Gay marriage debate back in court

March 4, 2008 12:42:21 PM PST
The national gay marriage debate shifted to California on Tuesday, as the state's highest court was hearing arguments on the constitutionality of a voter-approved law banning same-sex marriage. Gay rights advocates sued to overturn the ban four years ago after the court halted a monthslong same-sex wedding spree that saw thousands of couples marry at City Hall.

The justices were scheduled to hear three hours of arguments in six cases.

"I think I speak for everybody when I say that this has been a long time coming and a day that has been eagerly anticipated," said City Attorney Dennis Herrera, who is representing the city in a lawsuit supporting gay marriage.

The cases were filed after the court stopped the same-sex marriages in the winter of 2004. More than 4,000 couples exchanged vows at the direction of Mayor Gavin Newsom months before gay marriage became legal in Massachusetts, although the high court ultimately voided the unions.

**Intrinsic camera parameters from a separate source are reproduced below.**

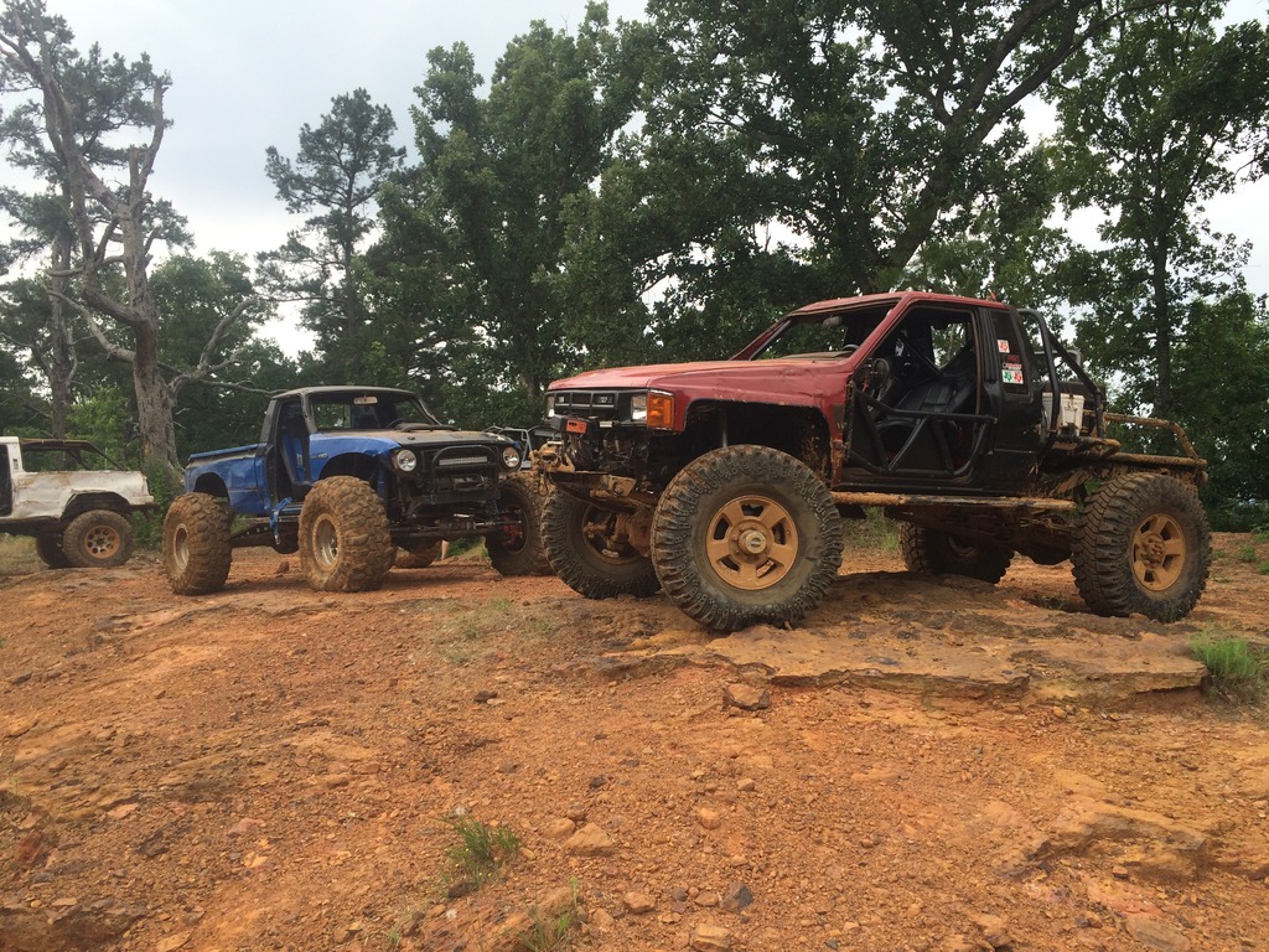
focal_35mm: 29
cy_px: 476
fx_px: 1063
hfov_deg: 61.7
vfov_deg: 48.2
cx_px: 634
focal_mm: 4.15
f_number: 2.2
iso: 32
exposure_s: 1/805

In briefs submitted to the court, same-sex marriage supporters argued that California's Constitution leaves no room for denying gays and lesbians the right to wed.

They say that while the state is one of a handful where gay couples are entitled to most of the same legal rights as married spouses, the institution of marriage is too important to allow for alternatives that are by definition inferior.

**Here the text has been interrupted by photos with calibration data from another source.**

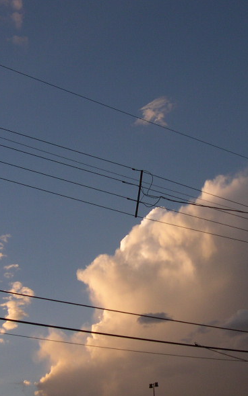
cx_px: 132
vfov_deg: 29.3
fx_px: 757
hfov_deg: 18.6
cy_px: 238
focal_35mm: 70
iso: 100
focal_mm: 8
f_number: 7.6
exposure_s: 1/100
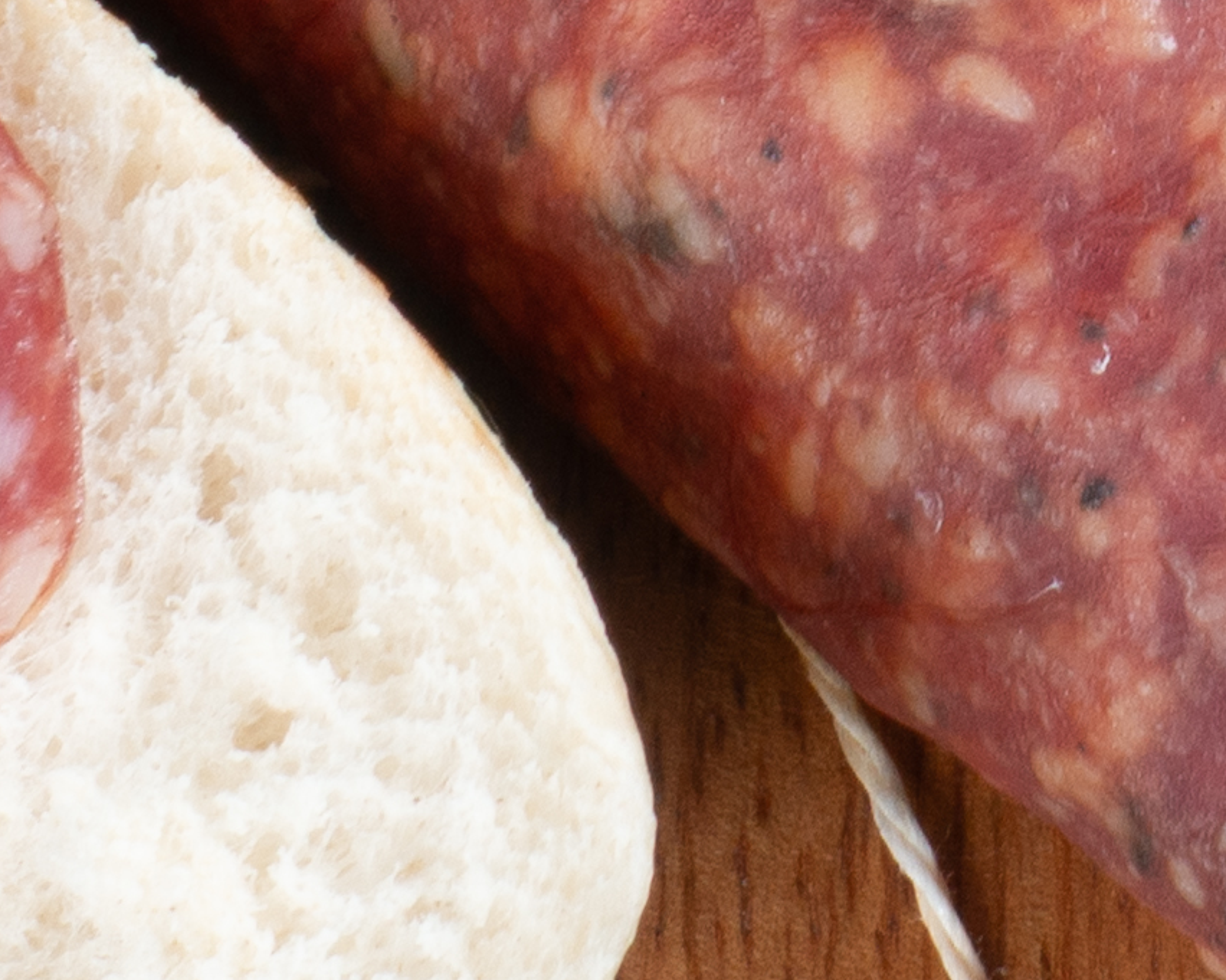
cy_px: -1199
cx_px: 1581
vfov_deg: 3.6
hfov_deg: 4.6
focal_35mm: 422
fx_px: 15307
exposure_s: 1/6
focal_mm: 25.7
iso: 125
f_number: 8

"We're very hopeful that California history will stay true today and we'll see the constitution vindicated for the thousands of families in California who depend on our equal place under law," said Jennifer Pizer, a lawyer with the Lambda Legal Defense and Education Fund who is representing gay couples.

The state and same-sex marriage opponents, however, maintain that limiting marriage to members of the opposite sex is reasonable ? not only to uphold tradition but because California voters approved a ballot initiative eight years ago bolstering the gay-marriage ban that was in place at the time. To overturn that law, they say, would abrogate the rights of all Californians.

"A day may come when the people decide to legalize same-sex marriage. But such a social change should appropriately come from the people rather than the judiciary so long as constitutional rights are protected," Deputy Attorney General Christopher Krueger wrote in a court brief.

A trial court judge in San Francisco agreed with gay rights advocates and voided the state's marriage laws in April 2005. An appeals court overturned his decision in October 2006.

Since these California cases were filed, the top courts in six other states have been asked to legalize same-sex marriage. New Jersey's top court gave lawmakers the option of adopting civil unions as an alternative and a ruling is pending in Connecticut, but none of the other courts was persuaded.

Del Martin, 87, and Phyllis Lyon, 84, were the first pair to get married in San Francisco when Newsom directed his staff to issue marriage licenses to same-sex couples on Feb. 12, 2004. At the time, they had been together for 51 years. They are one of 23 couples suing the state, but poor health will keep them at home on Tuesday, they said.

"If they would go ahead and throw (the marriage ban) out, we could stagger up to the alter," Lyon said with a grin.

The California Supreme Court has 90 days in which to rule following the hearing.